Aim of the exercise >>
Output the lines below exactly, please, from the first line until the line with "also leverage the", counting both.

[[ Supplied information, beginning ]]

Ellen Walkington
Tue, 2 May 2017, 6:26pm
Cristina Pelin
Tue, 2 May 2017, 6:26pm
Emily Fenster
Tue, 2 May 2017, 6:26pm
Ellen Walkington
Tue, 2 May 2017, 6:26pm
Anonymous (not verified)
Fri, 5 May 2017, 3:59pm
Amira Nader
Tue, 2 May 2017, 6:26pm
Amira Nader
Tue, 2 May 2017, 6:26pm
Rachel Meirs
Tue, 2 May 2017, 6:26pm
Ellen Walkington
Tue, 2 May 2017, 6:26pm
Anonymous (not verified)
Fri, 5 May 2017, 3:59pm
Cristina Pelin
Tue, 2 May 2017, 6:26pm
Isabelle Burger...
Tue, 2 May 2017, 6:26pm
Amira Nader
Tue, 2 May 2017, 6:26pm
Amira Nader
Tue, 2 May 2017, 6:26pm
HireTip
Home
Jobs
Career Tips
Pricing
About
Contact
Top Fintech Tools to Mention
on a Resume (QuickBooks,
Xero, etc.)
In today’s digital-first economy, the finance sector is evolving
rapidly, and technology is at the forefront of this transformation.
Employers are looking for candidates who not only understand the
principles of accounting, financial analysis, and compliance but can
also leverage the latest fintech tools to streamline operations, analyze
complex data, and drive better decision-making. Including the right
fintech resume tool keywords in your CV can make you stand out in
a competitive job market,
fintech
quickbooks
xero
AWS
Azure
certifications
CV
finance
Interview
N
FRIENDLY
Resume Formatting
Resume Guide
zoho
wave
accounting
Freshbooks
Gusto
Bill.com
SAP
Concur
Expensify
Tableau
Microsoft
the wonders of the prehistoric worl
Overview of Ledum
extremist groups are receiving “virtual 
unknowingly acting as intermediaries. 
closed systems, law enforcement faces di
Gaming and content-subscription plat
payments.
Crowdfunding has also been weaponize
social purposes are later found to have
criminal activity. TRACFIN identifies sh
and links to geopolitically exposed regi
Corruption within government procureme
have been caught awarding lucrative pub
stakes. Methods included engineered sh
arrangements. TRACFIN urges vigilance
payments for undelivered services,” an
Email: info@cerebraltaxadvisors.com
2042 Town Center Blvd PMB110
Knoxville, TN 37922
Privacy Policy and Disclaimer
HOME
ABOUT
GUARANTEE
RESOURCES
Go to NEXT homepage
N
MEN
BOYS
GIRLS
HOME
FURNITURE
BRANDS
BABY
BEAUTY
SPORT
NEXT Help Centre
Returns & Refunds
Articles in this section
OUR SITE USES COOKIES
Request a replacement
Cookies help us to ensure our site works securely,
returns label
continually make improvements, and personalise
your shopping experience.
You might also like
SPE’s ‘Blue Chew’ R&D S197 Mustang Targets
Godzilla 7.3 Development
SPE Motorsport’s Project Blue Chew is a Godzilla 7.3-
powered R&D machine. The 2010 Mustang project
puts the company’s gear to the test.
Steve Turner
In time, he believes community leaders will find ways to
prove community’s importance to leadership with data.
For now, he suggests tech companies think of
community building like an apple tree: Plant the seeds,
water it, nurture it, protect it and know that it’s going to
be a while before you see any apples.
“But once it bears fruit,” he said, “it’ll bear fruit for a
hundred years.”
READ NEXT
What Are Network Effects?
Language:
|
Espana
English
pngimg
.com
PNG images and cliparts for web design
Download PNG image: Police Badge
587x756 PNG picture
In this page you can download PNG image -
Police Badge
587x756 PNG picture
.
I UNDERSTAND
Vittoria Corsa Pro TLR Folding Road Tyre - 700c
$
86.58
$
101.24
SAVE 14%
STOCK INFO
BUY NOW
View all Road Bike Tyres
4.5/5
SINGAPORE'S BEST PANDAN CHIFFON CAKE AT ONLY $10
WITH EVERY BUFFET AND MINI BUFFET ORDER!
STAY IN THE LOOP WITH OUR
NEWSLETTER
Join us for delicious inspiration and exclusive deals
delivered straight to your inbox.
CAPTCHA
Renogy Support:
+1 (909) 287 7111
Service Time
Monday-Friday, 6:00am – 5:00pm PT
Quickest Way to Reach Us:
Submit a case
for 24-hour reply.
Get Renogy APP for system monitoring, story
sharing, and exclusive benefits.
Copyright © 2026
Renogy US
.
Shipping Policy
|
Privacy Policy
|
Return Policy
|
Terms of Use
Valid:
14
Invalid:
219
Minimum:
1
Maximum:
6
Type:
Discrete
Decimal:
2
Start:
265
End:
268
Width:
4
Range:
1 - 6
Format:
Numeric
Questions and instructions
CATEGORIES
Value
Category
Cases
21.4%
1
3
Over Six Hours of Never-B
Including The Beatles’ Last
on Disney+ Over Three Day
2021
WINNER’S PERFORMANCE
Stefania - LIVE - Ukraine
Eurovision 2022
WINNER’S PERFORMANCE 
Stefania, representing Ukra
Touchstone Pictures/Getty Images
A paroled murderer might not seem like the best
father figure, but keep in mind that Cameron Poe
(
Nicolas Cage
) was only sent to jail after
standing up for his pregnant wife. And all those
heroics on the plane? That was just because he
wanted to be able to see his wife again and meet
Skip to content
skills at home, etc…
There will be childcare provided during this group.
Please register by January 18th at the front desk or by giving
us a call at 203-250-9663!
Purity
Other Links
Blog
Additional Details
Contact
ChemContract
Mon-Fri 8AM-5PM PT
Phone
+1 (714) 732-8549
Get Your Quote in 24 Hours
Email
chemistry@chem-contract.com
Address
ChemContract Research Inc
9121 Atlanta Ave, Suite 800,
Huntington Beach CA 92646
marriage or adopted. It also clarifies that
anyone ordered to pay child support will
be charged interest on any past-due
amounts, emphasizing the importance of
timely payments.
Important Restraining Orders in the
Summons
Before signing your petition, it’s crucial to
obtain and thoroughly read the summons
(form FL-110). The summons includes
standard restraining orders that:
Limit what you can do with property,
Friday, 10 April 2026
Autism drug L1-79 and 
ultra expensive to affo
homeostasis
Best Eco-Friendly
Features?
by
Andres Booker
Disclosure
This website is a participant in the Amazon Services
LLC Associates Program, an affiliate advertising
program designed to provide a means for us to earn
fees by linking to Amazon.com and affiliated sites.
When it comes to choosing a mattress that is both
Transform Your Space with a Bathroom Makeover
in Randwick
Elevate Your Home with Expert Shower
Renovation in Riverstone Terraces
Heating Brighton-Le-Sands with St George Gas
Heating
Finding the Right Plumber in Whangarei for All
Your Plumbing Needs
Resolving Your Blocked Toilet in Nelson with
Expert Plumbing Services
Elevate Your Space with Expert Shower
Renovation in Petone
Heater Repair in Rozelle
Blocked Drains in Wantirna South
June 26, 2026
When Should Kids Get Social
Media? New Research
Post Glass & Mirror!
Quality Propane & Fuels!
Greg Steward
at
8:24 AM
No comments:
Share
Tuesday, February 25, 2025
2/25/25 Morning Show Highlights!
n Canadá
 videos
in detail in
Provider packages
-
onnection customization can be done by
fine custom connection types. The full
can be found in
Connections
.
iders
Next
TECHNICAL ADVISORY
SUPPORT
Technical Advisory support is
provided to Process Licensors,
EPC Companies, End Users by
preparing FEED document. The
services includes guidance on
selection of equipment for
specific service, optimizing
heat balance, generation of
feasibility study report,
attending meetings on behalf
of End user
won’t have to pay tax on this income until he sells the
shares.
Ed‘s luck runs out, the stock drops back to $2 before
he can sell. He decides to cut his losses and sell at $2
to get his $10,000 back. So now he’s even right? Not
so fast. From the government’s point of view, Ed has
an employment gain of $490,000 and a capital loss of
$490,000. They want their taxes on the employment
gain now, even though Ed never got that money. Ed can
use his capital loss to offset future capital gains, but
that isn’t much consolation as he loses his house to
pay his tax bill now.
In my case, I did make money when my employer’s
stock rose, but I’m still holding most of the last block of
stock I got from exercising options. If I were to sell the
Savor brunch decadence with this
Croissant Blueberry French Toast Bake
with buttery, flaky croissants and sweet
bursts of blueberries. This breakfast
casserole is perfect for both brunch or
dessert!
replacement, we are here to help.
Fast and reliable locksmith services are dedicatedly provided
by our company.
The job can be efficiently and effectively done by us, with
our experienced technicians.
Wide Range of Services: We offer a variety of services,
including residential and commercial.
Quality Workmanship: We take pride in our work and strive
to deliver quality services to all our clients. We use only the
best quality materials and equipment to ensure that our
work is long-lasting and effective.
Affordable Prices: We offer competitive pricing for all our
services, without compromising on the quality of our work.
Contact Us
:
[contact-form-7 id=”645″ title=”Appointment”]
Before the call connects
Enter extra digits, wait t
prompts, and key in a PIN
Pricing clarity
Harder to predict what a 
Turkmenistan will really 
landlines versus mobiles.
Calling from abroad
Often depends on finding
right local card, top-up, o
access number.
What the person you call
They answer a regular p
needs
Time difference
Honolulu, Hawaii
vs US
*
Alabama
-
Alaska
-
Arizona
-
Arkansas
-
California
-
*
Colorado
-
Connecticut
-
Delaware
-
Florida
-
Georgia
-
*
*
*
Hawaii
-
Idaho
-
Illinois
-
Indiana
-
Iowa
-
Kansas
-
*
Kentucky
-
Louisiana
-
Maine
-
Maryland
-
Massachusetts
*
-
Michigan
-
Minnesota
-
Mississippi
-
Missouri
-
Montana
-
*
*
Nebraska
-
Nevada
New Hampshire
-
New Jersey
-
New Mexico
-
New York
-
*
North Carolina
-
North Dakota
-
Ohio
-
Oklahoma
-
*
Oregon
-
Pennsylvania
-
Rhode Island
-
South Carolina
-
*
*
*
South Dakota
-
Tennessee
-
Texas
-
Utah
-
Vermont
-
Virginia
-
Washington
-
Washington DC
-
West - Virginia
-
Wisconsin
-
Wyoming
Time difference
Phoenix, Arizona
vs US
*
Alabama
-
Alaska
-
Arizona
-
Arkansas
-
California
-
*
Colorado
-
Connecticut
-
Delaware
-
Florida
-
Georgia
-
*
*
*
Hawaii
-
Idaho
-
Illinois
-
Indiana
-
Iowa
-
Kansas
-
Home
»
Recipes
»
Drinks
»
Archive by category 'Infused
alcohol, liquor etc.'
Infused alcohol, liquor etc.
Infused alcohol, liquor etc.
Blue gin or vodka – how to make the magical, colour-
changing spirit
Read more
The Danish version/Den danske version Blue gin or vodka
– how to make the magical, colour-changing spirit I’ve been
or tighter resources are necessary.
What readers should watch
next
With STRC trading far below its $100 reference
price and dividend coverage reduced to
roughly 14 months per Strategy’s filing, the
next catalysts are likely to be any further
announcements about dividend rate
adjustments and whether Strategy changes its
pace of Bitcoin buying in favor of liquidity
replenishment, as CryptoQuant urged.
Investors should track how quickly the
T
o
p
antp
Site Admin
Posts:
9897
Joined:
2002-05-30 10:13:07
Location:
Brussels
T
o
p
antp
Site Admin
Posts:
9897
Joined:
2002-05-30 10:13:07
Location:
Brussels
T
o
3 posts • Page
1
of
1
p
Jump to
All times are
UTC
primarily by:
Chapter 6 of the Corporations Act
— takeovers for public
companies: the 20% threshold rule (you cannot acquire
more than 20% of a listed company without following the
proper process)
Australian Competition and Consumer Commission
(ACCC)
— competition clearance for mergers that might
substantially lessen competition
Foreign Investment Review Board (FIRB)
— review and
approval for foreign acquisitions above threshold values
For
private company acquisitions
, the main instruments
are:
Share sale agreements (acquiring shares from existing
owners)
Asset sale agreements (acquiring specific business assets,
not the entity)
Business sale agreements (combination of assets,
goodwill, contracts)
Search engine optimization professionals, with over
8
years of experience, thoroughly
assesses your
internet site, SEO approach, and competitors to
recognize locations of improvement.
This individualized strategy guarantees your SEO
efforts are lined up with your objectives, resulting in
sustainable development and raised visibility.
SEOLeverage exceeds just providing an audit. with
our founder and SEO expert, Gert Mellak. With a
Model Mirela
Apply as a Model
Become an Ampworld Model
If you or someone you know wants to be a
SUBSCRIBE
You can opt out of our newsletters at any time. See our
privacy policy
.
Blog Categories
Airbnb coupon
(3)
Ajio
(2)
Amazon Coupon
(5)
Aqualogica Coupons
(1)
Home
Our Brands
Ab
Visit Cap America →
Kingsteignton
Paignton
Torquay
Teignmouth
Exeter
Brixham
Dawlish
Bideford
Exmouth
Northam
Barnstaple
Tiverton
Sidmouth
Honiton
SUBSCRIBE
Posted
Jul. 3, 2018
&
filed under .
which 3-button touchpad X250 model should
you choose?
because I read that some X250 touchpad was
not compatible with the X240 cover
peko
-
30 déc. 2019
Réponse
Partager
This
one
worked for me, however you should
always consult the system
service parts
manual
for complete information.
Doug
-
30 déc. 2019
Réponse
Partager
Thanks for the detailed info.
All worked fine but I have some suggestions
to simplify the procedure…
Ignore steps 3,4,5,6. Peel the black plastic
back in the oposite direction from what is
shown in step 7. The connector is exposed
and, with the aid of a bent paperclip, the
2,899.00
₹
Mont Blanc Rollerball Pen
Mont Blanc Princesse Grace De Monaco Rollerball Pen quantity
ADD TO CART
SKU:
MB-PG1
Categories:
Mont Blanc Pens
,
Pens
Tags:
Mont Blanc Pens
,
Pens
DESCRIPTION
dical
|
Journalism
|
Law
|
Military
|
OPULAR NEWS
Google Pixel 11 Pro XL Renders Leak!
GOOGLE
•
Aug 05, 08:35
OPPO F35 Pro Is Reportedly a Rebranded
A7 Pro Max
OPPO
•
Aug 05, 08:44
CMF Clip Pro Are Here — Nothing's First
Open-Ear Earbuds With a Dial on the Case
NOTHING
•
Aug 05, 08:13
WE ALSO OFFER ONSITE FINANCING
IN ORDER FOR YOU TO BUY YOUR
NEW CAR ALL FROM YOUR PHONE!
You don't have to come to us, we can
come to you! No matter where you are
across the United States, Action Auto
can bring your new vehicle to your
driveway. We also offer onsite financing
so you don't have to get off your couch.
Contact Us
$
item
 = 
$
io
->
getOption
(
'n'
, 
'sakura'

[[ Supplied information, end ]]

Expected answer >>
Ellen Walkington
Tue, 2 May 2017, 6:26pm
Cristina Pelin
Tue, 2 May 2017, 6:26pm
Emily Fenster
Tue, 2 May 2017, 6:26pm
Ellen Walkington
Tue, 2 May 2017, 6:26pm
Anonymous (not verified)
Fri, 5 May 2017, 3:59pm
Amira Nader
Tue, 2 May 2017, 6:26pm
Amira Nader
Tue, 2 May 2017, 6:26pm
Rachel Meirs
Tue, 2 May 2017, 6:26pm
Ellen Walkington
Tue, 2 May 2017, 6:26pm
Anonymous (not verified)
Fri, 5 May 2017, 3:59pm
Cristina Pelin
Tue, 2 May 2017, 6:26pm
Isabelle Burger...
Tue, 2 May 2017, 6:26pm
Amira Nader
Tue, 2 May 2017, 6:26pm
Amira Nader
Tue, 2 May 2017, 6:26pm
HireTip
Home
Jobs
Career Tips
Pricing
About
Contact
Top Fintech Tools to Mention
on a Resume (QuickBooks,
Xero, etc.)
In today’s digital-first economy, the finance sector is evolving
rapidly, and technology is at the forefront of this transformation.
Employers are looking for candidates who not only understand the
principles of accounting, financial analysis, and compliance but can
also leverage the latest fintech tools to streamline operations, analyze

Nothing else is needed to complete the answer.